PROBLEM DETAILS: In the entries below, every line that contains "Глаука" must be located and copied.

-- DATA IN THIS EXERCISE follows --

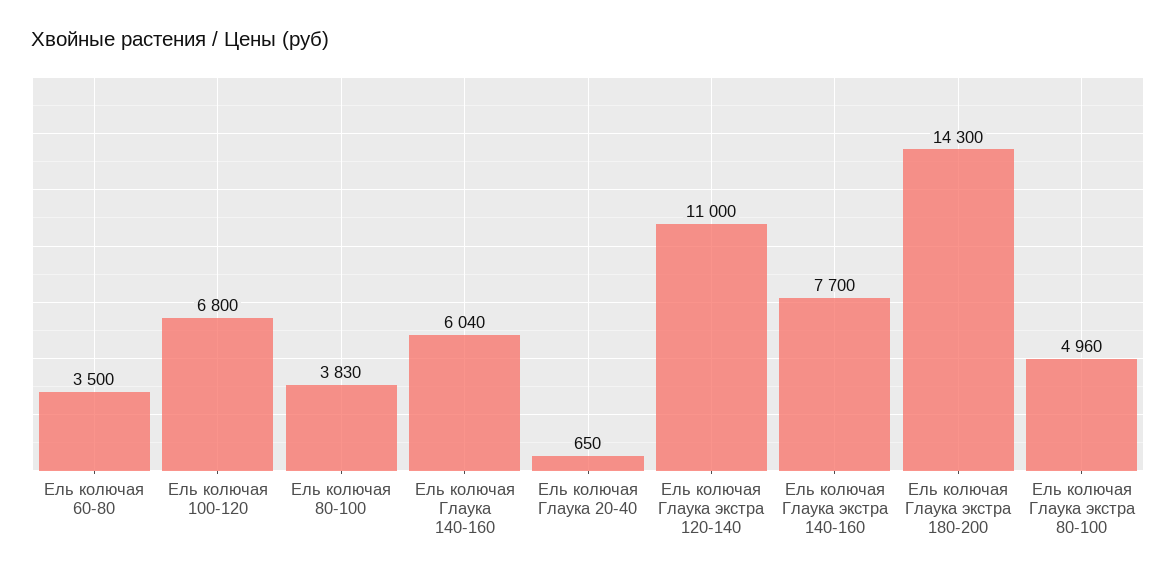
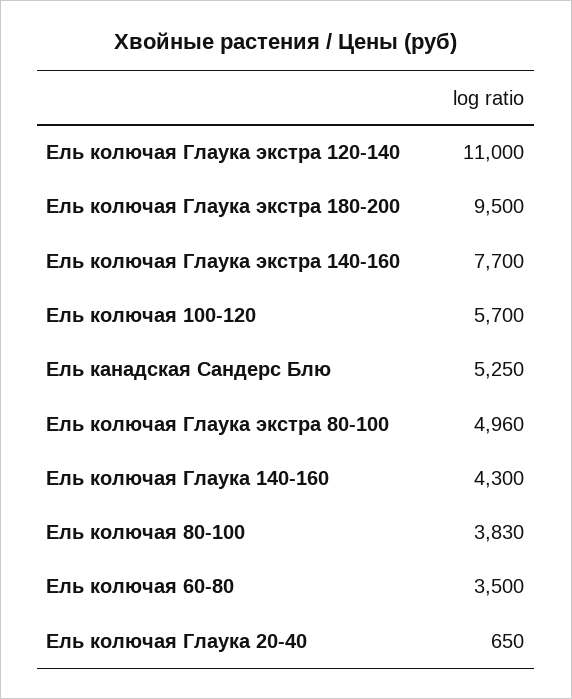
  {
    "Ель колючая 60-80": 3500,
-   "Ель колючая 100-120": 6800,
+   "Ель колючая 100-120": 5700,
    "Ель колючая 80-100": 3830,
-   "Ель колючая Глаука 140-160": 6040,
+   "Ель колючая Глаука 140-160": 4300,
    "Ель колючая Глаука 20-40": 650,
    "Ель колючая Глаука экстра 120-140": 11000,
    "Ель колючая Глаука экстра 140-160": 7700,
-   "Ель колючая Глаука экстра 180-200": 14300,
+   "Ель колючая Глаука экстра 180-200": 9500,
-   "Ель колючая Глаука экстра 80-100": 4960
+   "Ель колючая Глаука экстра 80-100": 4960,
+   "Ель канадская Сандерс Блю": 5250
  }

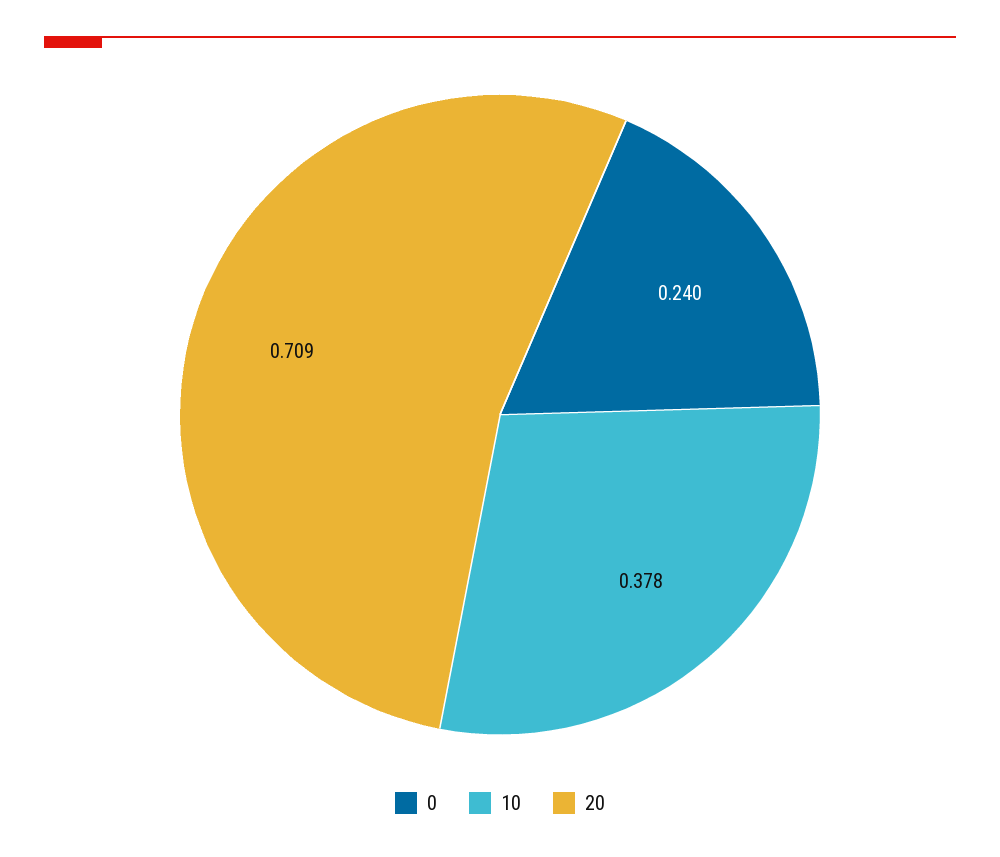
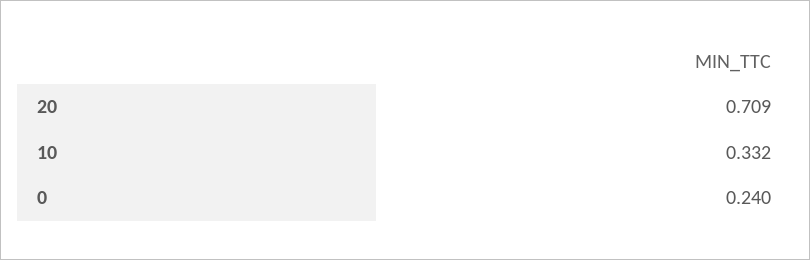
  {
    "0": 0.24,
-   "10": 0.378,
+   "10": 0.332,
    "20": 0.709
  }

-- DATA IN THIS EXERCISE concluded --

PROBLEM SOLUTION:
-   "Ель колючая Глаука 140-160": 6040,
+   "Ель колючая Глаука 140-160": 4300,
    "Ель колючая Глаука 20-40": 650,
    "Ель колючая Глаука экстра 120-140": 11000,
    "Ель колючая Глаука экстра 140-160": 7700,
-   "Ель колючая Глаука экстра 180-200": 14300,
+   "Ель колючая Глаука экстра 180-200": 9500,
-   "Ель колючая Глаука экстра 80-100": 4960
+   "Ель колючая Глаука экстра 80-100": 4960,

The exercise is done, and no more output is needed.